The President opens up the meeting, and he's not in a good mood.
[indistinct archival audio recording] The meeting begins with a briefing from the intelligence community.
and there's a map in front of everybody.
[pensive music] And there's a dot on the map: Benghazi, a city of several hundred thousand people.
You can see the progression of Gaddafi's forces.
They're in a town called Ajdabiya.
It is explained to us that this is like the last stop on the way to Benghazi.
And from this position, they can move in and just... Gaddafi said: they were gonna go door-to-door and kill people like rats.
I remember, it going around the table, and Obama's literally asking people, ‘Should I take action?
To save these people in this city we all know are gonna be killed?
Or should I not?'
[indistinct archival audio recording] [Hillary Clinton] I laid out all of the factors including the Arab support.
Not just rhetoric but commitments for military assets and action.
And our major allies in Europe.
We historically are always asking them to support us.
But now they were asking us to support them.
[indistinct archival audio recording] I argued against intervening.
The main concern was that it was a set of responsibilities that were beyond what I thought was prudent given the other demands on the United States at the time.
I thought we should avoid another military conflict.
den says, ‘No, you'd be crazy to get another war in the Middle East.'
Bob Gates says no.
The military is saying, ‘We have too much to do in Iraq and Afghanistan and we can't afford to move all these resources over here.'
I remember, it is working its way around to me.
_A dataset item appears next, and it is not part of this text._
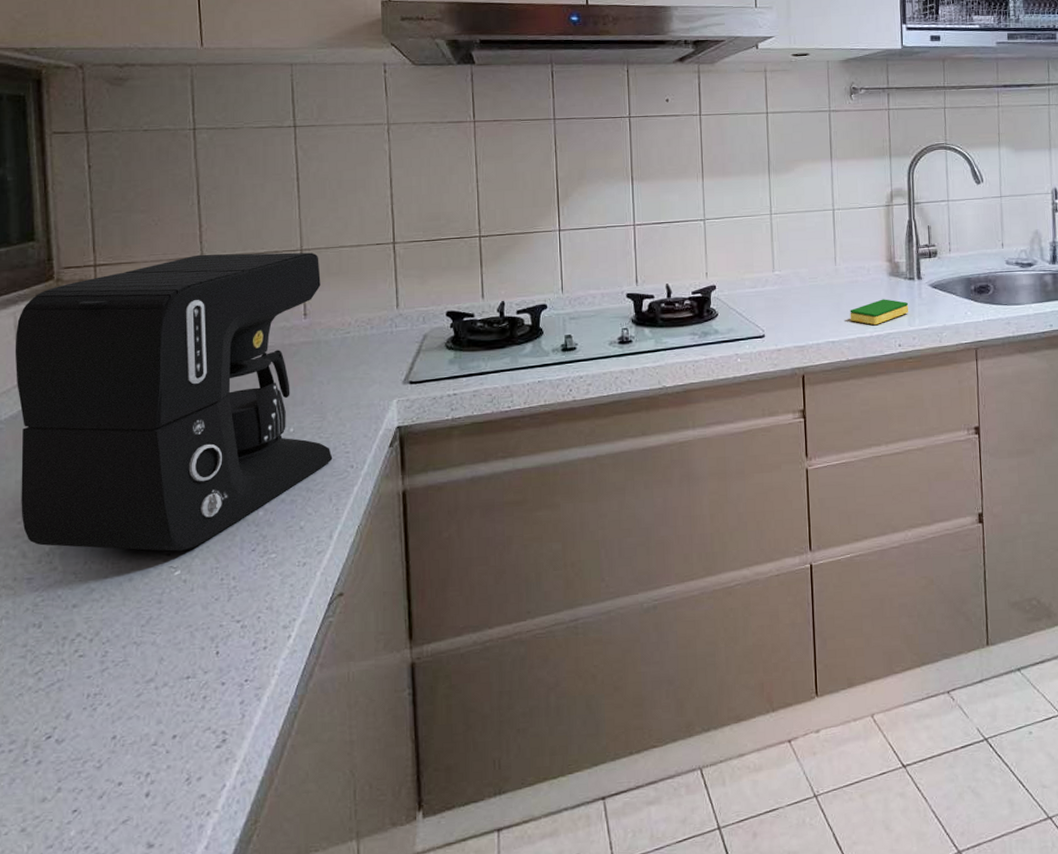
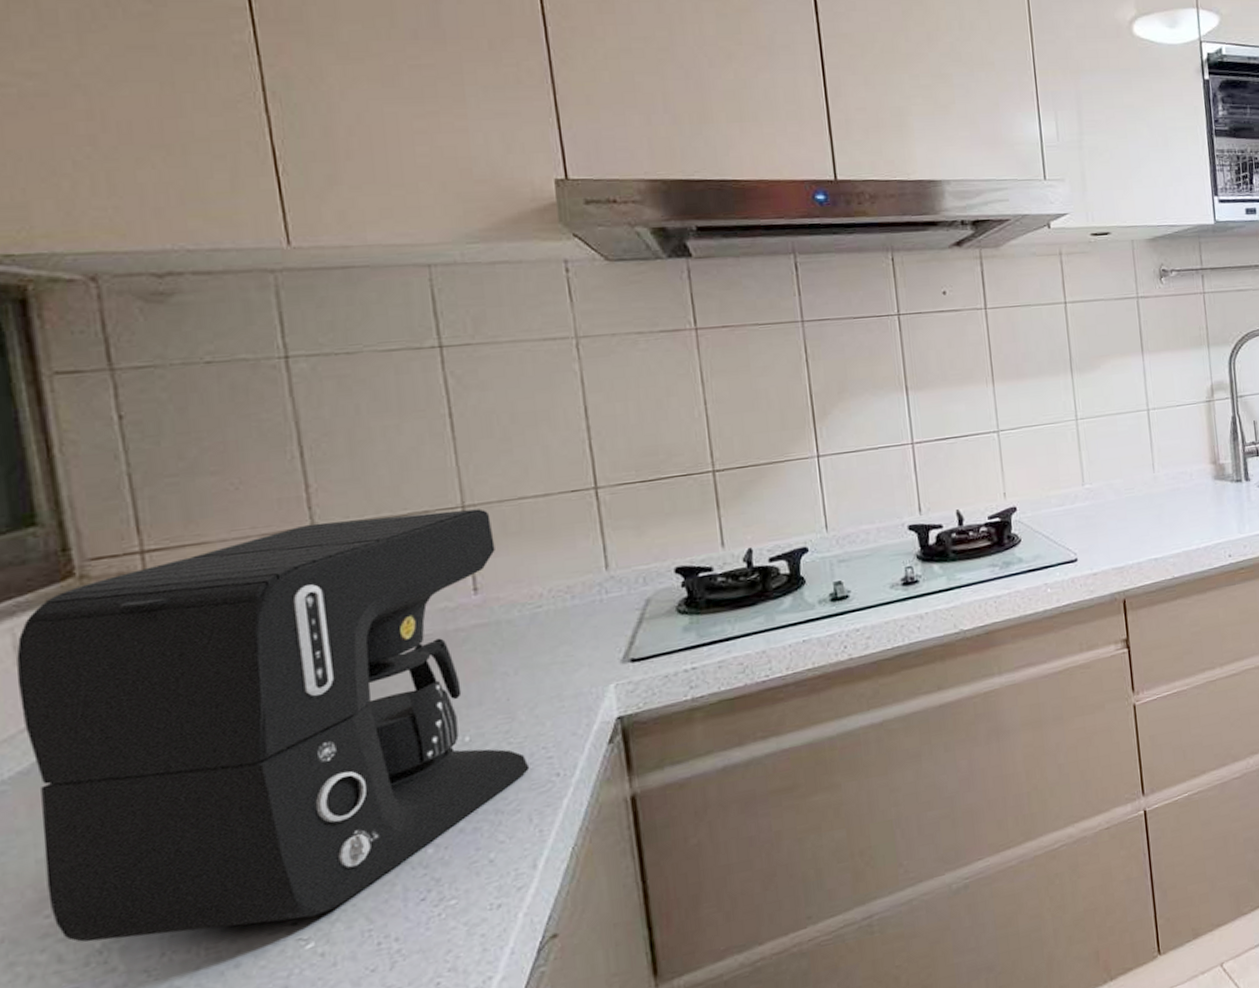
dish sponge: present [850,299,909,326] -> none [1172,505,1238,537]

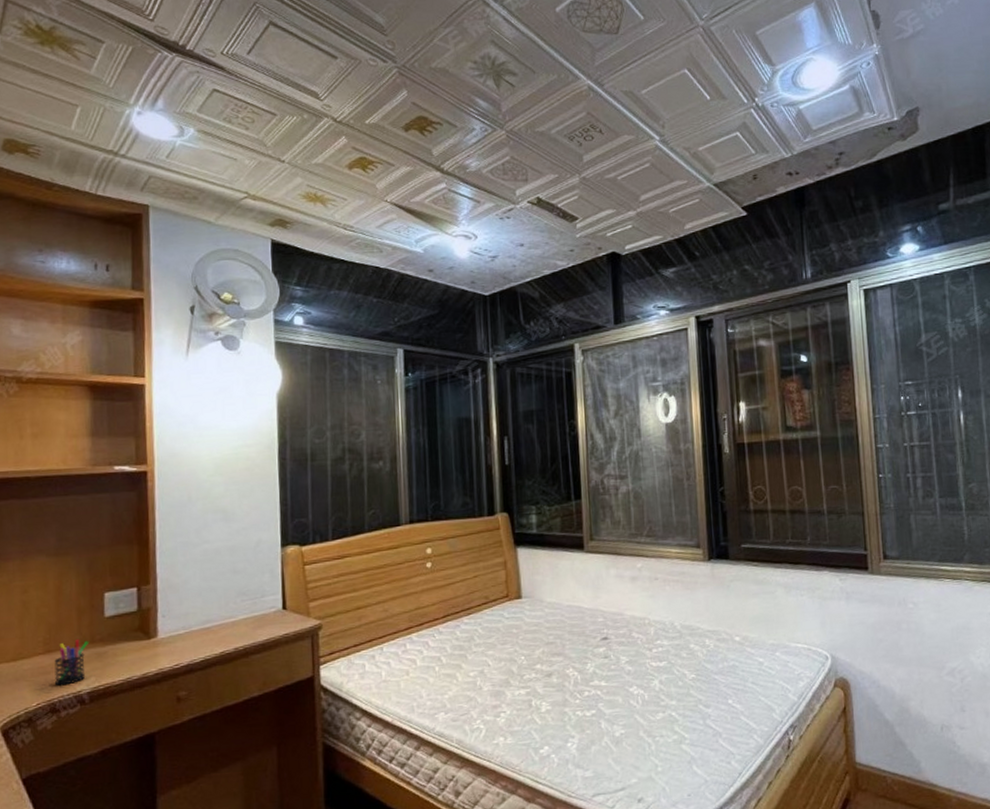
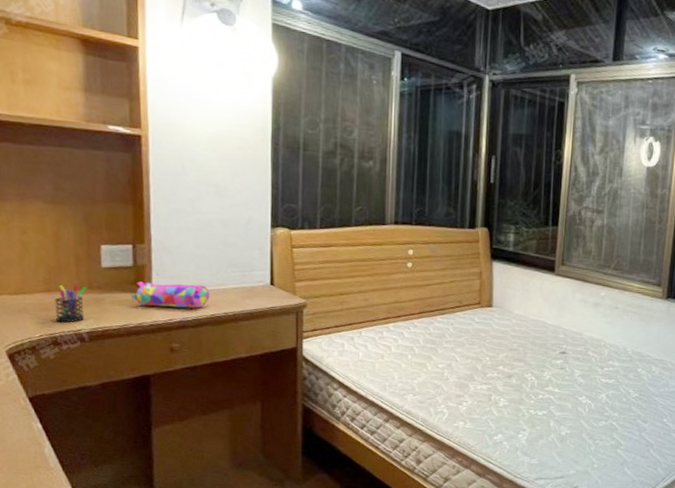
pencil case: none [135,620,219,654] -> present [131,281,210,308]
My argument was essentially, if you don't do this, and these people all get massacred, how will you explain this, I mean how can we tell the world, everybody was ready to act, and what would it say if we don't act in this circumstance?
[indistinct archival audio recording] [Antony Blinken] It really went to the fact that we had a unique situation, that there was a responsibility but also an opportunity to demonstrate that the international community could act effectively to stop atrocities.
Could do it in a way that was grounded in international law, And the failure to take action would contribute, potentially to the further unraveling of the international system.
[indistinct archival audio recording] Obama described this decision to me as kind of a 51-49 call in his mind.
He had to weigh both sets of arguments and he decided to do it.